My studio building is in the midst of my garden. The structure was built when I was pregnant with my daughter and as I watched this amazing tall building being created I couldn’t help but think about the similarity between that and the life being created inside my body. My garden was already a growing entity, adopted when we bought the house, and motivated by the desire to create as much delight as possible. As the studio was built, I became entranced by the plastic-coated electrical copper wire that runs through the electrical freeways in the walls and began making suspended sculptures and mobiles from the same wire.

Suspended works have an indeterminate quality, and mobile in particular have a lack of manageability.
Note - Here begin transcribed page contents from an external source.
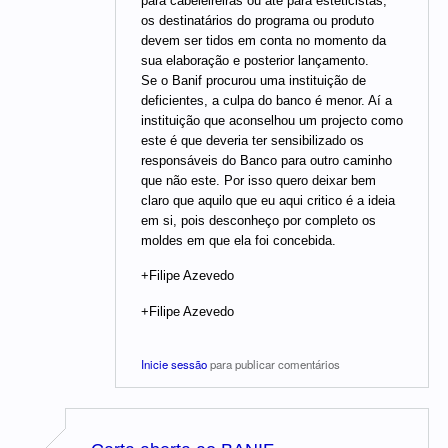
para cabeleireiras ou até para esteticistas,
os destinatários do programa ou produto
devem ser tidos em conta no momento da
sua elaboração e posterior lançamento.
Se o Banif procurou uma instituição de
deficientes, a culpa do banco é menor. Aí a
instituição que aconselhou um projecto como
este é que deveria ter sensibilizado os
responsáveis do Banco para outro caminho
que não este. Por isso quero deixar bem
claro que aquilo que eu aqui critico é a ideia
em si, pois desconheço por completo os
moldes em que ela foi concebida.
+Filipe Azevedo
+Filipe Azevedo
Inicie sessão
para publicar comentários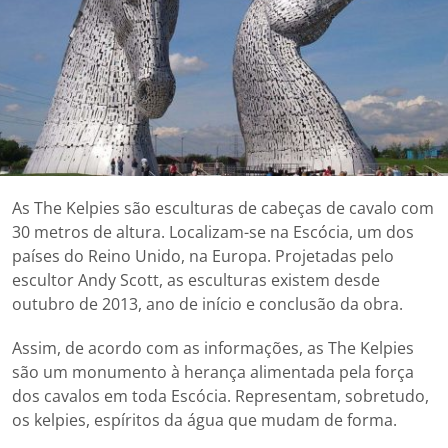
As The Kelpies são esculturas de cabeças de cavalo com
30 metros de altura. Localizam-se na Escócia, um dos
países do Reino Unido, na Europa. Projetadas pelo
escultor Andy Scott, as esculturas existem desde
outubro de 2013, ano de início e conclusão da obra.
Assim, de acordo com as informações, as The Kelpies
são um monumento à herança alimentada pela força
dos cavalos em toda Escócia. Representam, sobretudo,
os kelpies, espíritos da água que mudam de forma.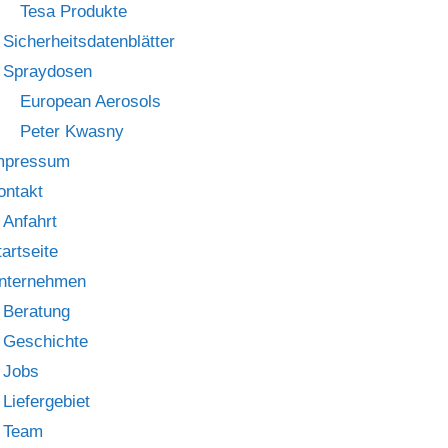
Tesa Produkte
Sicherheitsdatenblätter
Spraydosen
European Aerosols
Peter Kwasny
mpressum
ontakt
Anfahrt
tartseite
nternehmen
Beratung
Geschichte
Jobs
Liefergebiet
Team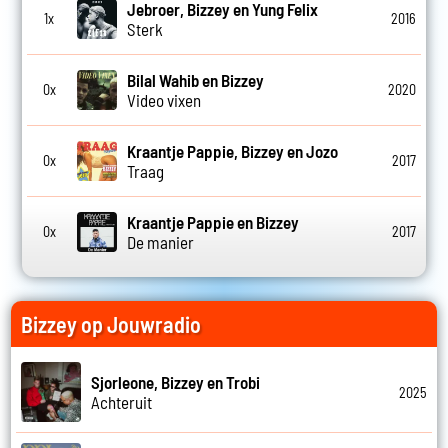
Jebroer, Bizzey en Yung Felix
1x
2016
Sterk
Bilal Wahib en Bizzey
0x
2020
Video vixen
Kraantje Pappie, Bizzey en Jozo
0x
2017
Traag
Kraantje Pappie en Bizzey
0x
2017
De manier
Bizzey op Jouwradio
Sjorleone, Bizzey en Trobi
2025
Achteruit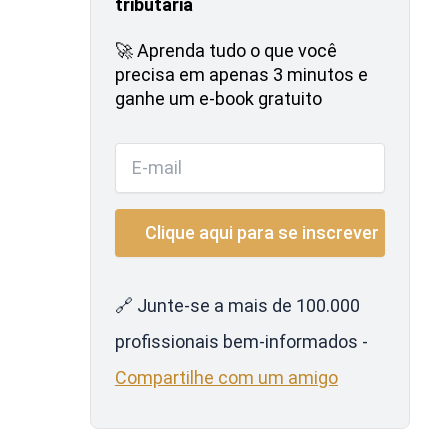
tributária
🚀 Aprenda tudo o que você
precisa em apenas 3 minutos e
ganhe um e-book gratuito
🔗 Junte-se a mais de 100.000
profissionais bem-informados -
Compartilhe com um amigo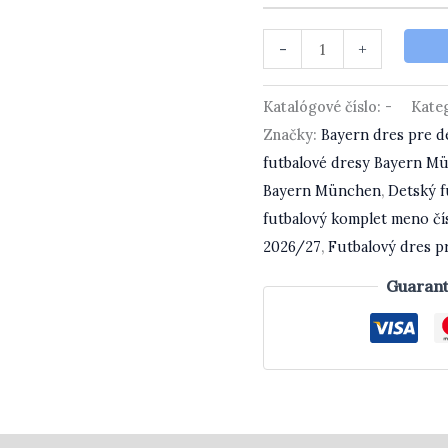
-
+
Katalógové číslo:
-
Kate
Značky:
Bayern dres pre d
futbalové dresy Bayern M
Bayern München
,
Detský f
futbalový komplet meno čí
2026/27
,
Futbalový dres p
Guarant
In 1946 John-Paul Sartre writing about Alexander Calder's mobiles, noted that they are "sensitive symbols of Nature, of that profligate Nature which squanders pollen while unloosing a flight of a thousand butterflies; of that inscrutable Nature which refuses to reveal to us whether it is a blind succession of causes and effects, or the timid, hesitant, groping development of an idea." Starting from a place of equilibrium, they are constantly capable of becoming something else entirely, something not planned for. As such, a mobile is a straightforward placeholder for the experience of parenthood. With the birth of my daughter, life has certainly become something else entirely. The idea of family/trees, branching out, rootedness, all these double entendres, have come to have a new, deep and glorious meaning. Additionally, some of the works are also pull-toys and my on-site tester gleefully tells me her favorites.